The Code
WOMBAT and the CosmoPlasmas project are the result of a partnership of academic institutions with Cray Inc., an industry leader in High Performance Computing (HPC). Code design strategies are lead by performance engineers to showcase the optimal way to facilitate modern super computers using solely open standards. The academic partners lead the algorithmic implementation and define the applicable science.
We are using some unusual programming techniques and parallelization strategies in the code. As the HPC community is approaching the Exascale, these methods will become crucial to further exploit the progress in hardware. Stable versions of the code are released to the public, so the Astronomy & Astrophysics community can benefit from the progress made with Wombat.
Object Oriented Fortran 2008
Fortran is a programming language developed in the early days of scientific computing. Nonetheless Fortran code is still 20% faster than C or C++ implementations, because compilers are more developed and the language structure allows deeper optimization.
In this project, we are using a modern dialect of Fortran (F08), which offers modern features like object orientation. Its CONTIGUOUS attribute practically guarantees SIMD vectorization without the use of pragmas.
Julialang
is a modern high level functional language. As a decendent of Matlab, it is Fortran's grand daughter and shares common data layout and array indexing. Julialang is as easy to program as the ever popular Python, but approaches the speed of C. Thus it is a perfect fit for WOMBAT.

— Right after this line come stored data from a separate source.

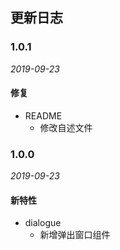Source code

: ## 更新日志

### 1.0.1

*2019-09-23*

#### 修复

- README
  - 修改自述文件

### 1.0.0

*2019-09-23*

#### 新特性

- dialogue
  - 新增弹出窗口组件 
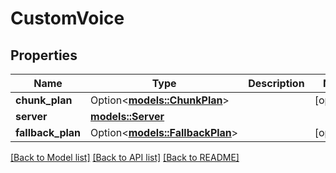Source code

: # CustomVoice

## Properties

Name | Type | Description | Notes
------------ | ------------- | ------------- | -------------
**chunk_plan** | Option<[**models::ChunkPlan**](ChunkPlan.md)> |  | [optional]
**server** | [**models::Server**](Server.md) |  | 
**fallback_plan** | Option<[**models::FallbackPlan**](FallbackPlan.md)> |  | [optional]

[[Back to Model list]](../README.md#documentation-for-models) [[Back to API list]](../README.md#documentation-for-api-endpoints) [[Back to README]](../README.md)


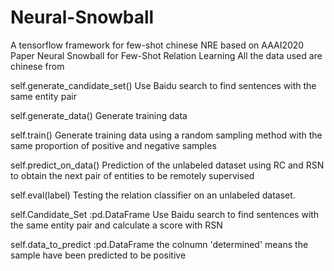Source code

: # Neural-Snowball
A tensorflow framework for few-shot chinese NRE based on AAAI2020 Paper Neural Snowball for Few-Shot Relation Learning
All the data used are chinese from 



self.generate_candidate_set() 
Use Baidu search to find sentences with the same entity pair

self.generate_data()
Generate training data

self.train()
Generate training data using a random sampling method with the same proportion of positive and negative samples

self.predict_on_data()
Prediction of the unlabeled dataset using RC and RSN to obtain the next pair of entities to be remotely supervised

self.eval(label)
Testing the relation classifier on an unlabeled dataset.

self.Candidate_Set :pd.DataFrame
Use Baidu search to find sentences with the same entity pair and calculate a score with RSN

self.data_to_predict :pd.DataFrame
the colnumn 'determined' means the sample have been predicted to be positive
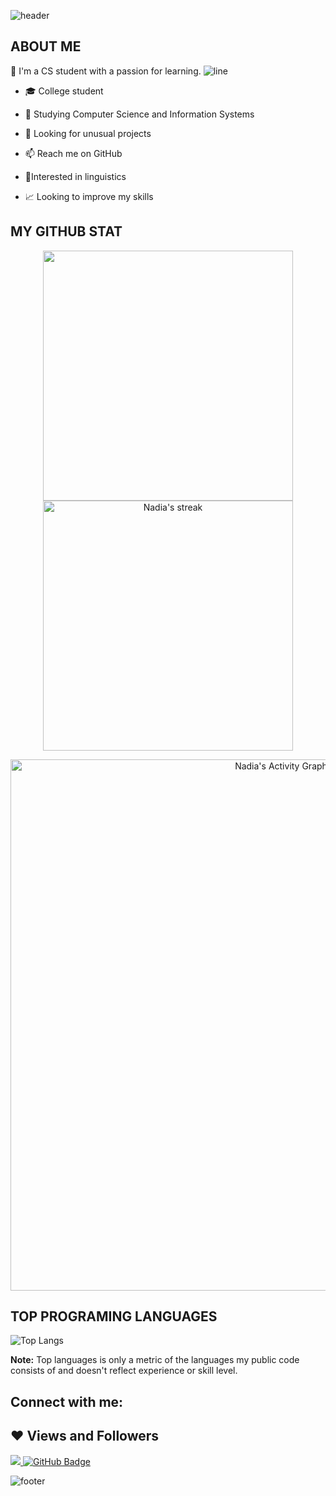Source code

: ![header](https://capsule-render.vercel.app/api?type=wave&color=gradient&height=300&section=header&text=Hi%20there%20👋%20I'm%20Nadia&fontSize=70)

## ABOUT ME

:raising_hand: I'm a CS student with a passion for learning.
![line](https://capsule-render.vercel.app/api?type=rect&color=gradient&height=1)
- 🎓 College student

- 🌱 Studying Computer Science and Information Systems
 
- 🤔 Looking for unusual projects

- 📫 Reach me on GitHub

- 🧪Interested in linguistics

- 📈 Looking to improve my skills


## MY GITHUB STAT
<p align="center">
<img src="https://github-readme-stats.vercel.app/api?username=NKeft&&show_icons=true&count_private=true&theme=dracula" width=400/> <img alt="Nadia's streak" src="https://github-readme-streak-stats.herokuapp.com/?user=NKeft&theme=dracula" width=400/>

</p>

<p align="center">
<a href="https://github.com/AichaSidiya/github-readme-activity-graph"><img alt="Nadia's Activity Graph" src="https://activity-graph.herokuapp.com/graph?username=NKeft&theme=dracula" width=850/></a>
</p>


## TOP PROGRAMING LANGUAGES

![Top Langs](https://github-readme-stats.vercel.app/api/top-langs/?username=NKeft&theme=dracula)

<b>Note:</b> Top languages is only a metric of the languages my public code consists of and doesn't reflect experience or skill level.


## Connect with me:

<!--
<a href = "https://www.linkedin.com/in/aicha-sidiya-122009221/"><img src="https://img.icons8.com/fluent/48/000000/linkedin.png"/></a>
-->

## ❤ Views and Followers
<a href="https://github.com/Meghna-DAS/github-profile-views-counter">
    <img src="https://komarev.com/ghpvc/?username=NKeft">
</a>
<a href="https://github.com/AichaSidiya?tab=followers"><img src="https://img.shields.io/github/followers/NKeft?label=Followers&style=social" alt="GitHub Badge"></a>

![footer](https://capsule-render.vercel.app/api?type=wave&color=gradient&height=150&section=footer)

In this project, we aim to compute all post processing exclusively in Julia. Library functionality is more than sufficient for cosmological simulations and highest quality scientific visualization. Importantly, Julia exposes users to important HPC concepts, like vectorization, thread and node parallelism. As most students start their projects with post processing simulation data using a high level language, we can teach these concepts naturally and with much less effort than with a compiled language.
Advanced MPI
We use cutting edge technology based on the open MPI standard to achieve computation-communication overlap on the thread level. MPI is the standard library for inter-process communication from small compute clusters to the largest super computers on the planet.
In this project, we combine one-sided remote memory access MPI with calls to MPI_Put and MPI_Get in MPI_THREAD_MULTIPLE mode with Cray's brand new, a lock-free library. This way threads can access memory on other nodes without any synchronization and achieve optimal overlap.
OpenMP on Accelerators
OpenMP is an open standard for writing multi-threaded applications in C/C++ and Fortran. With version 4 support for accelerators/GPU was introduced to OpenMP.

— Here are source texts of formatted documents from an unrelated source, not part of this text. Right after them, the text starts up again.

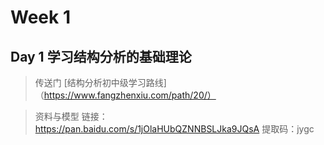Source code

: # Week 1

## Day 1 学习结构分析的基础理论

> 传送门 [结构分析初中级学习路线]（https://www.fangzhenxiu.com/path/20/）

> 资料与模型 链接：https://pan.baidu.com/s/1jOlaHUbQZNNBSLJka9JQsA 提取码：jygc 

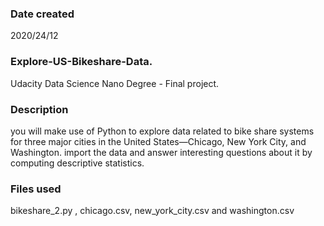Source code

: ### Date created

2020/24/12

### Explore-US-Bikeshare-Data.

Udacity Data Science Nano Degree - Final project.

### Description

you will make use of Python to explore data related to bike share systems for three major cities in the United States—Chicago, New York City, and Washington. import the data and answer interesting questions about it by computing descriptive statistics.

### Files used

bikeshare_2.py , chicago.csv, new_york_city.csv and washington.csv
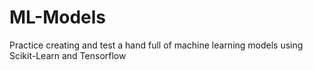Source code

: # ML-Models
Practice creating and test a hand full of machine learning models using Scikit-Learn and Tensorflow
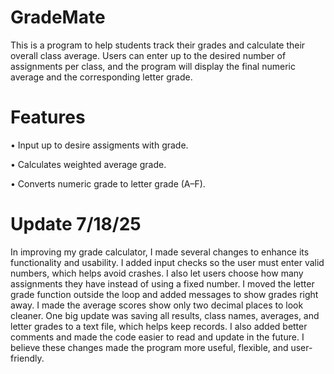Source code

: # GradeMate
This is a program to help students track their grades and calculate their overall class average. Users can enter up to the desired number of assignments per class, and the program will display the final numeric average and the corresponding letter grade.



# Features 

• Input up to desire assigments with grade.

• Calculates weighted average grade.

• Converts numeric grade to letter grade (A–F).


# Update 7/18/25 

In improving my grade calculator, I made several changes to enhance its functionality and usability. I added input checks so the user must enter valid numbers, which helps avoid crashes. I also let users choose how many assignments they have instead of using a fixed number. I moved the letter grade function outside the loop and added messages to show grades right away. I made the average scores show only two decimal places to look cleaner. One big update was saving all results, class names, averages, and letter grades to a text file, which helps keep records. I also added better comments and made the code easier to read and update in the future. I believe these changes made the program more useful, flexible, and user-friendly.
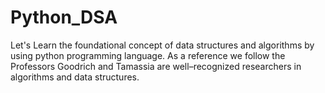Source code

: # Python_DSA
Let's Learn the foundational concept of data structures and algorithms by using python programming language. As a reference we follow the Professors Goodrich and Tamassia are well–recognized researchers in algorithms and data structures.

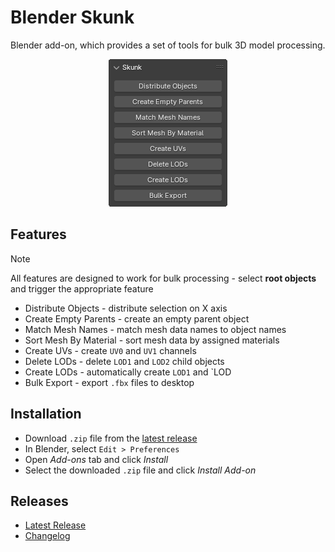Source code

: ﻿# Blender Skunk

Blender add-on, which provides a set of tools for bulk 3D model processing.

<p align="center">
  <img src="screenshot.png" />
</p>

## Features

> [!NOTE]
> All features are designed to work for bulk processing - select **root objects** and trigger the appropriate feature

- Distribute Objects - distribute selection on X axis
- Create Empty Parents - create an empty parent object
- Match Mesh Names - match mesh data names to object names
- Sort Mesh By Material - sort mesh data by assigned materials
- Create UVs - create `UV0` and `UV1` channels
- Delete LODs - delete `LOD1` and `LOD2` child objects
- Create LODs - automatically create `LOD1` and `LOD
- Bulk Export - export `.fbx` files to desktop

## Installation

- Download `.zip` file from the [latest release](https://github.com/chark/blender-skunk/releases/latest)
- In Blender, select `Edit > Preferences`
- Open _Add-ons_ tab and click _Install_
- Select the downloaded `.zip` file and click _Install Add-on_

## Releases

- [Latest Release](https://github.com/chark/blender-skunk/releases/latest)
- [Changelog](CHANGELOG.md)
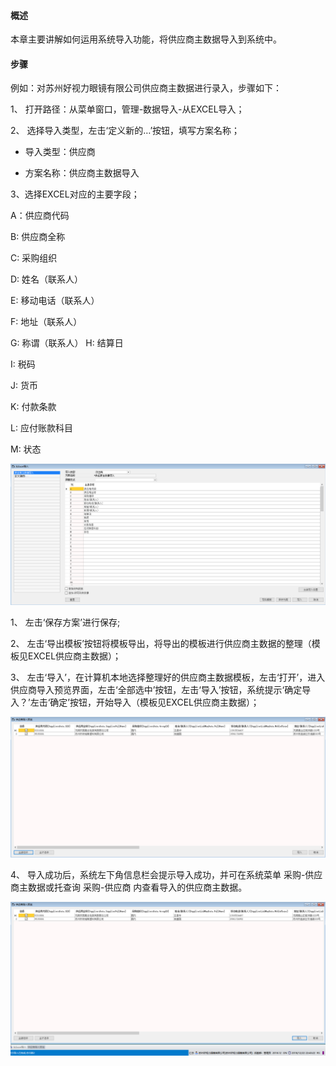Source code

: #### **概述**

本章主要讲解如何运用系统导入功能，将供应商主数据导入到系统中。

#### **步骤**

例如：对苏州好视力眼镜有限公司供应商主数据进行录入，步骤如下：

1、 打开路径：从菜单窗口，管理-数据导入-从EXCEL导入；

2、 选择导入类型，左击‘定义新的…’按钮，填写方案名称； 

- 导入类型：供应商

- 方案名称：供应商主数据导入 

3、选择EXCEL对应的主要字段；

A：供应商代码

B: 供应商全称

C: 采购组织

D: 姓名（联系人）

E: 移动电话（联系人）

F: 地址（联系人）

G: 称谓（联系人）
H: 结算日

I: 税码

J: 货币

K: 付款条款

L: 应付账款科目

M: 状态

![img](images/pz13.1.png) 

1、 左击‘保存方案’进行保存;

2、 左击‘导出模板’按钮将模板导出，将导出的模板进行供应商主数据的整理（模板见EXCEL供应商主数据）；

3、 左击‘导入’，在计算机本地选择整理好的供应商主数据模板，左击‘打开’，进入供应商导入预览界面，左击‘全部选中’按钮，左击‘导入’按钮，系统提示‘确定导入？’左击‘确定’按钮，开始导入（模板见EXCEL供应商主数据）；

![img](images/pz13.2.png) 

4、 导入成功后，系统左下角信息栏会提示导入成功，并可在系统菜单 采购-供应商主数据或托查询 采购-供应商 内查看导入的供应商主数据。

![img](images/pz13.3.png)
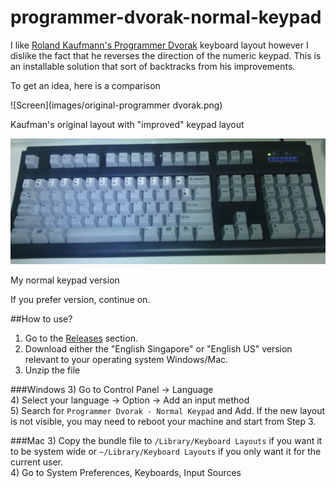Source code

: # programmer-dvorak-normal-keypad

I like [Roland Kaufmann's Programmer Dvorak](http://www.kaufmann.no/roland/dvorak/) keyboard layout however I dislike the fact that he reverses the direction of the numeric keypad. This is an installable solution that sort of backtracks from his improvements.

To get an idea, here is a comparison

![Screen](images/original-programmer dvorak.png)

Kaufman's original layout with "improved" keypad layout

![Screen](images/unicomp-spacesaver-104.jpg)

My normal keypad version

If you prefer version, continue on.

##How to use?

1) Go to the [Releases](https://github.com/yeokm1/programmer-dvorak-normal-keypad/releases) section.  
2) Download either the "English Singapore" or "English US" version relevant to your operating system Windows/Mac.  
3) Unzip the file  

###Windows
3) Go to Control Panel -> Language  
4) Select your language -> Option -> Add an input method   
5) Search for `Programmer Dvorak - Normal Keypad` and Add. If the new layout is not visible, you may need to reboot your machine and start from Step 3.

###Mac
3) Copy the bundle file to `/Library/Keyboard Layouts` if you want it to be system wide or `~/Library/Keyboard Layouts` if you only want it for the current user.  
4) Go to System Preferences, Keyboards, Input Sources


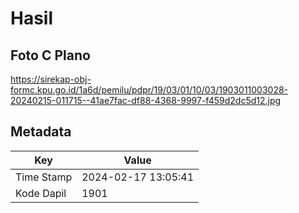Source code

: # Hasil

## Foto C Plano

https://sirekap-obj-formc.kpu.go.id/1a6d/pemilu/pdpr/19/03/01/10/03/1903011003028-20240215-011715--41ae7fac-df88-4368-9997-f459d2dc5d12.jpg


## Metadata

| Key        | Value               |
| ---------- | ------------------- |
| Time Stamp | 2024-02-17 13:05:41 |
| Kode Dapil | 1901                |



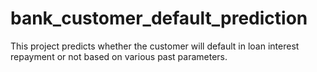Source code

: # bank_customer_default_prediction
This project predicts whether the customer will default in loan interest repayment or not based on various past parameters.
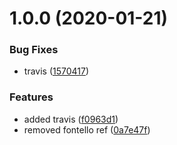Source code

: # 1.0.0 (2020-01-21)


### Bug Fixes

* travis ([1570417](https://github.com/LabShare/ls-font/commit/15704175116b48bada26651bb8d0386ab91c958e))


### Features

* added travis ([f0963d1](https://github.com/LabShare/ls-font/commit/f0963d1bdaf7dcb608fb363df7352c035149481d))
* removed fontello ref ([0a7e47f](https://github.com/LabShare/ls-font/commit/0a7e47f026dc66df15e955271fc52c6bbfa4cf69))
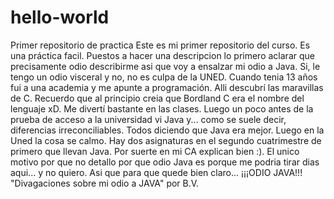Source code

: # hello-world
Primer repositorio de practica
Este es mi primer repositorio del curso. Es una práctica facil. 
Puestos a hacer una descripcion lo primero aclarar que precisamente odio describirme asi que voy a ensalzar mi odio a Java. Si, le tengo un odio visceral y no, no es culpa de la UNED. Cuando tenia 13 años fui a una academia y me apunte a programación. Alli descubrí las maravillas de C. Recuerdo que al principio creia que Bordland C era el nombre del lenguaje xD. Me divertí bastante en las clases.  Luego un poco antes de la prueba de acceso a la universidad vi Java y... como se suele decir, diferencias irreconciliables. Todos diciendo que Java era mejor. Luego en la Uned la cosa se calmo. Hay dos asignaturas en el segundo cuatrimestre de primero que llevan Java. Por suerte en mi CA explican bien :). El unico motivo por que no detallo por que odio Java es porque me podria tirar dias aqui... y no quiero. Asi que para que quede bien claro... ¡¡¡ODIO JAVA!!!
"Divagaciones sobre mi odio a JAVA" por B.V.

In this project, we are using OpenMP for threading support, with only a single region to minimize overhead in the code. Because of our open research policy, we cannot use the popular CUDA framework to use accelerators in WOMBAT. Instead, we are working with the Cray OpenMP team to bring accelerator support to WOMBAT using OpenMP 4+.
Agile Software development
We are integrating techniques from Agile project management and code organization in the project. It helps us coordinate the team over different time zones and focus the work of student and hold supervisors accountable. Agile development is a standard in the IT industry, but not common in numerical astrophysics.
Wombat uses GIT for source code management, the group is connected via Slack and the project is managed using a Jira board and monthly sprint meetings. We will look into pair programming as well.